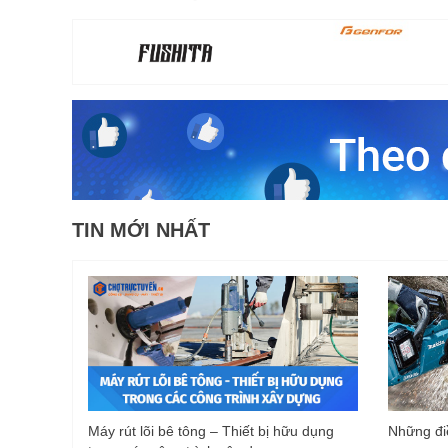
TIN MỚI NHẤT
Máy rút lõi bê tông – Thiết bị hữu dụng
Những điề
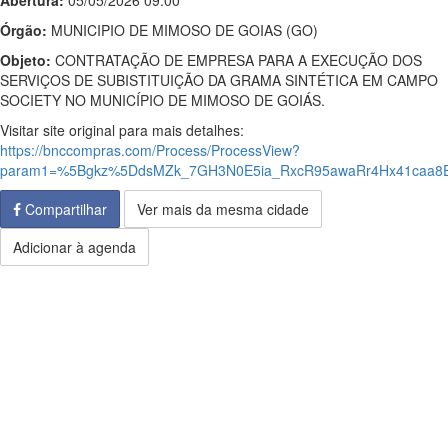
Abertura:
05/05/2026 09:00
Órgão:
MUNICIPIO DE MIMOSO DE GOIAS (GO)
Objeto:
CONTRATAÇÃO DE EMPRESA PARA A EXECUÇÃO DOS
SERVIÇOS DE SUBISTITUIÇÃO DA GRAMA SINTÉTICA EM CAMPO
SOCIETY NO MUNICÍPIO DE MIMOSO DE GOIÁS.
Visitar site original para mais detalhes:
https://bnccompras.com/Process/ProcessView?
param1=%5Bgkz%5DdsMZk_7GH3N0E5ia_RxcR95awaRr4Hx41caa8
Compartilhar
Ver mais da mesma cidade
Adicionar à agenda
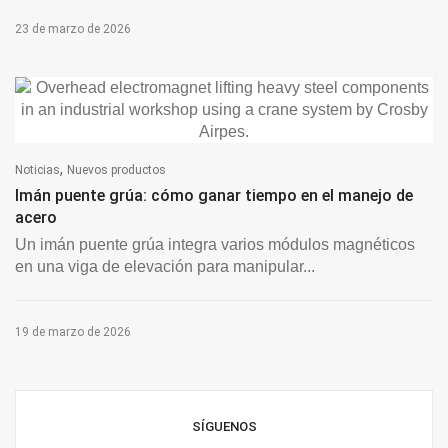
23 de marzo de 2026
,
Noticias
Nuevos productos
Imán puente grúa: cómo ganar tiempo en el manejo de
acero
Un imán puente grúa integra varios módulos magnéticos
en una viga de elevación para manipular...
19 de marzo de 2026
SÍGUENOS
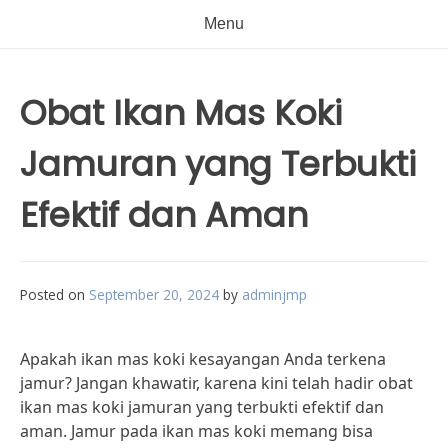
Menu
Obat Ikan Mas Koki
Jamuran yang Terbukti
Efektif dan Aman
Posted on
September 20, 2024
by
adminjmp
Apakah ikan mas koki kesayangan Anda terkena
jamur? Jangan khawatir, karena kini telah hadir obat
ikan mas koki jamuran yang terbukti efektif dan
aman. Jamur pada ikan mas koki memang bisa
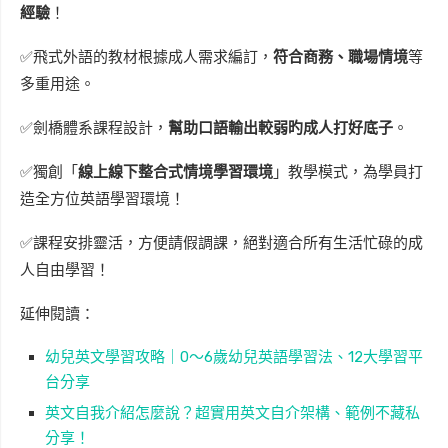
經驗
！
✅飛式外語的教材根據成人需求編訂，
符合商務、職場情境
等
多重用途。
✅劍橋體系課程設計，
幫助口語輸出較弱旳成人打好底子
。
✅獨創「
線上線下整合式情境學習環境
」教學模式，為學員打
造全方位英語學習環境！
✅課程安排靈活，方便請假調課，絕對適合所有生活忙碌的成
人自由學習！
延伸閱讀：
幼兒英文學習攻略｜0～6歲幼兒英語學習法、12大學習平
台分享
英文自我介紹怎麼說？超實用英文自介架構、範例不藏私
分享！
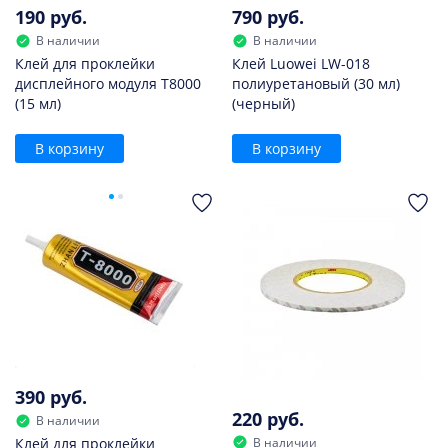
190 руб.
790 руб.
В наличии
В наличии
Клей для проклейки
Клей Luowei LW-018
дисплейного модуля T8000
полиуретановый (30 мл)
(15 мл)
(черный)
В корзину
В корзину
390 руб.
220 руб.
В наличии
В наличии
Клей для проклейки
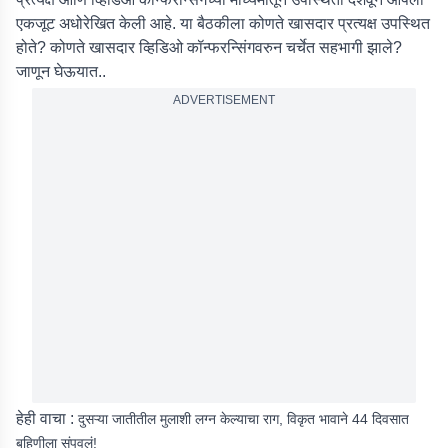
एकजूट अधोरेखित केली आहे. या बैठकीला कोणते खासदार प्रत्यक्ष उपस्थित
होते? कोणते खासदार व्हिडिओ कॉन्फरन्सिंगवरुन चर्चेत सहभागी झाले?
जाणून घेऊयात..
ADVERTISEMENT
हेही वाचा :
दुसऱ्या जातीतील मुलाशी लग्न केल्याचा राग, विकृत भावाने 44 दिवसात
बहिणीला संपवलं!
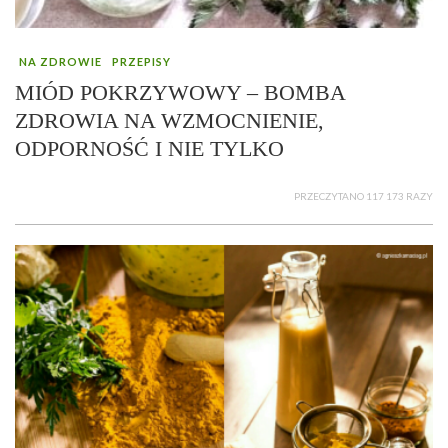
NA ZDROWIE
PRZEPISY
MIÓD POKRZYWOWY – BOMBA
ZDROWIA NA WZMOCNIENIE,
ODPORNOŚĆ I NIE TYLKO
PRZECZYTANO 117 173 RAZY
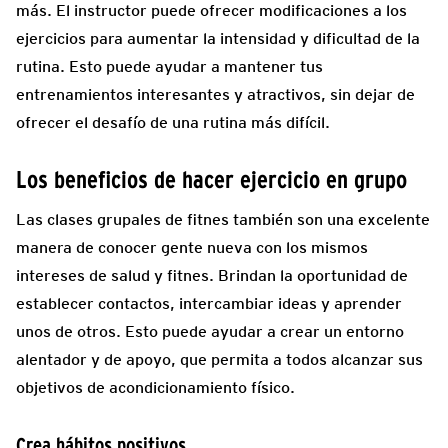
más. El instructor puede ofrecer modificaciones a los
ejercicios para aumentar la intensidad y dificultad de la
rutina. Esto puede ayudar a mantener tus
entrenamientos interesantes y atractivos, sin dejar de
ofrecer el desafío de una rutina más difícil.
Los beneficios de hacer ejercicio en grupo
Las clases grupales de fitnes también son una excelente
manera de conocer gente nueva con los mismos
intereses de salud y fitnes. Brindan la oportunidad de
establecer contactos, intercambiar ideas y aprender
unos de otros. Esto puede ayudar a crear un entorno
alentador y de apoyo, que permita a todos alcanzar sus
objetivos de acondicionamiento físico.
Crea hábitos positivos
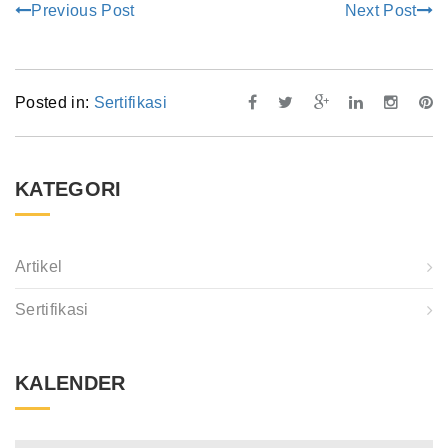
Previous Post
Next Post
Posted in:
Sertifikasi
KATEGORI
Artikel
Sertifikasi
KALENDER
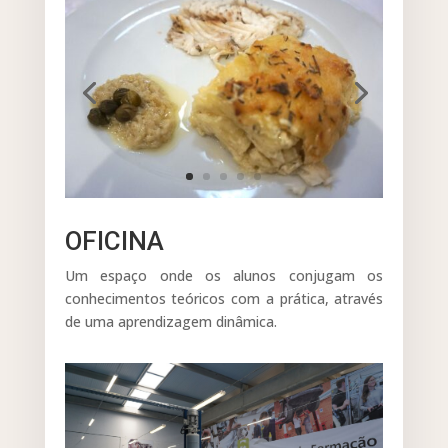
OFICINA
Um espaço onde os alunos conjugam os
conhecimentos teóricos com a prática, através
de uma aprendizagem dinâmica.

------------------------------------------------

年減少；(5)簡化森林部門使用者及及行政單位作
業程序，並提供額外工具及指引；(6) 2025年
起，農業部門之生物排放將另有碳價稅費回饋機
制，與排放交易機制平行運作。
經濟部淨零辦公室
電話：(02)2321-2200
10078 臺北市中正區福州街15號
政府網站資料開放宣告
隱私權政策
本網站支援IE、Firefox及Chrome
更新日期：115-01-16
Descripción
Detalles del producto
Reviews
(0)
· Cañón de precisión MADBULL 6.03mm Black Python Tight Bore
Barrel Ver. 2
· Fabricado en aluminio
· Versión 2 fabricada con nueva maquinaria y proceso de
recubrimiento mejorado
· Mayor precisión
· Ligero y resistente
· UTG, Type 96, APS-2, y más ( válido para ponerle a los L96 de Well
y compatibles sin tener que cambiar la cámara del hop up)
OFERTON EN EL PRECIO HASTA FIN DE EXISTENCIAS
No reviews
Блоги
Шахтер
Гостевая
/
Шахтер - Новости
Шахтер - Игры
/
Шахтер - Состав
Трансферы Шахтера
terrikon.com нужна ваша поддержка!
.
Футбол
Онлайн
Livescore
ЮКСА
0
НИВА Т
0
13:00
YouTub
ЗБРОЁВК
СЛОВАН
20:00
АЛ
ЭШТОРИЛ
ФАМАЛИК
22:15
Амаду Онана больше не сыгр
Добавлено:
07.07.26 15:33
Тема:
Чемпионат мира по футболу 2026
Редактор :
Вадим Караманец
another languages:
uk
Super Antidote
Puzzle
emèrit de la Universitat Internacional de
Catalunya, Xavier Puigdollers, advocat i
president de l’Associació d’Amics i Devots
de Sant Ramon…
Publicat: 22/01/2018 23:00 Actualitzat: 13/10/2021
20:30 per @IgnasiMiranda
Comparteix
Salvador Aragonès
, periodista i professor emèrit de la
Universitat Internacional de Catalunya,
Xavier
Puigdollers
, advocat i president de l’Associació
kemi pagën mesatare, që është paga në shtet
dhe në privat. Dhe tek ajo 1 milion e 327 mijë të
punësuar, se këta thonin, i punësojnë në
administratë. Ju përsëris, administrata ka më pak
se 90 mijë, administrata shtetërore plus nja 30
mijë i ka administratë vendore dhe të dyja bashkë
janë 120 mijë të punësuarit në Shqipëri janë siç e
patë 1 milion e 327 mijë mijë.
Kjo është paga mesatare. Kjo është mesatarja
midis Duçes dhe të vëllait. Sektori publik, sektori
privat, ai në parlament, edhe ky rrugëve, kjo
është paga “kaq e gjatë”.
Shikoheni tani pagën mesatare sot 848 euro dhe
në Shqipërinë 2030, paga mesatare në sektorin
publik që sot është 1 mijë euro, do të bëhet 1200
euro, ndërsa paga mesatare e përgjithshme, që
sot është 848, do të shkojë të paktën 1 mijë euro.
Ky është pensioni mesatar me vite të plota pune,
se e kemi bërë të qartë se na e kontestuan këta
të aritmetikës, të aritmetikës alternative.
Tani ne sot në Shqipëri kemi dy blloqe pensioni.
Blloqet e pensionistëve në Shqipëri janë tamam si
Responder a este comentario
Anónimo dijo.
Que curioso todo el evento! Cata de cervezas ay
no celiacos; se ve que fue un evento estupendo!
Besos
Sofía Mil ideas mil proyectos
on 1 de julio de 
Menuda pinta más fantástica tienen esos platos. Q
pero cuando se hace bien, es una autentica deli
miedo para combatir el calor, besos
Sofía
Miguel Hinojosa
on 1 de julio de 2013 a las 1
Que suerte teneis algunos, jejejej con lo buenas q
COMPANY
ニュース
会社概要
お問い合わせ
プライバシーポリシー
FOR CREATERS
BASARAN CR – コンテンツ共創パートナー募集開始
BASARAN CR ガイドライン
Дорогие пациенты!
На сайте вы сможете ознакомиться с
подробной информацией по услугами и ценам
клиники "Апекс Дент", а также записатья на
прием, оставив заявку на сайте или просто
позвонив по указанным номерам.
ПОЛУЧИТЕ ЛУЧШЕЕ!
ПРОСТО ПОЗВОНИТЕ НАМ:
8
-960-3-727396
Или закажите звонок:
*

------------------------------------------------

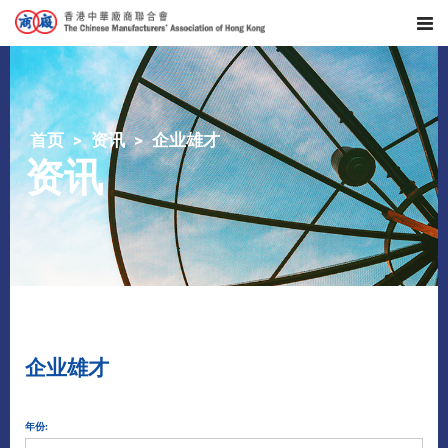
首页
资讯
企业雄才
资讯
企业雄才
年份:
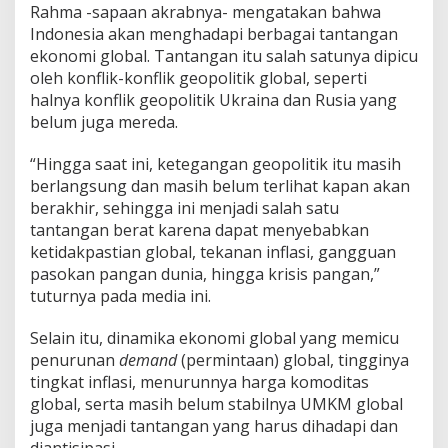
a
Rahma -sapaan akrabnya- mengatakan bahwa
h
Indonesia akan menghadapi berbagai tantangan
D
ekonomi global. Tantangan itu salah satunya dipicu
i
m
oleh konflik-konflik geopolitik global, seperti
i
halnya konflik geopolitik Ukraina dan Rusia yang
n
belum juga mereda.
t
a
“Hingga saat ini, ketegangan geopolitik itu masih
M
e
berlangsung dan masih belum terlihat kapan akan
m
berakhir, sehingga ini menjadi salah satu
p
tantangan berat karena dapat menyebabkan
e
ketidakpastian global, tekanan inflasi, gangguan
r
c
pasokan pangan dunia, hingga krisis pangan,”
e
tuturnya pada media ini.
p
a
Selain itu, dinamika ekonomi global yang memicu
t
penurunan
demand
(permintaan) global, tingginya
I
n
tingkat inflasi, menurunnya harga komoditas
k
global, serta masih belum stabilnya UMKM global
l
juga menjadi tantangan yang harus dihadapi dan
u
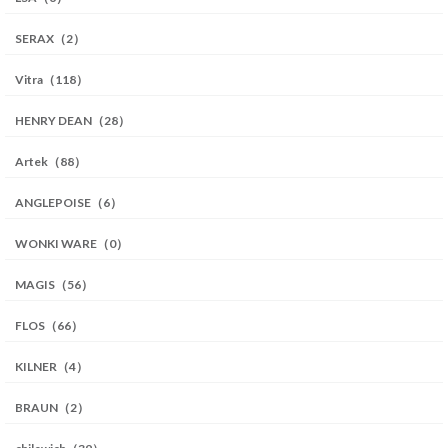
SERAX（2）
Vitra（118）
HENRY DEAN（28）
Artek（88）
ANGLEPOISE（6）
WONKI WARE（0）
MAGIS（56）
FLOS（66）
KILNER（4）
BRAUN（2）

------------------------------------------------

# Exercise brief
Write out, word for word, the stretch of entries that begins at the line with "TIN MỚI NHẤT" and ends at the line with "Visitar site original". Pictures do not belong in it.

# Reply
TIN MỚI NHẤT
Máy rút lõi bê tông – Thiết bị hữu dụng
Những điề
Abertura:
05/05/2026 09:00
Órgão:
MUNICIPIO DE MIMOSO DE GOIAS (GO)
Objeto:
CONTRATAÇÃO DE EMPRESA PARA A EXECUÇÃO DOS
SERVIÇOS DE SUBISTITUIÇÃO DA GRAMA SINTÉTICA EM CAMPO
SOCIETY NO MUNICÍPIO DE MIMOSO DE GOIÁS.
Visitar site original para mais detalhes:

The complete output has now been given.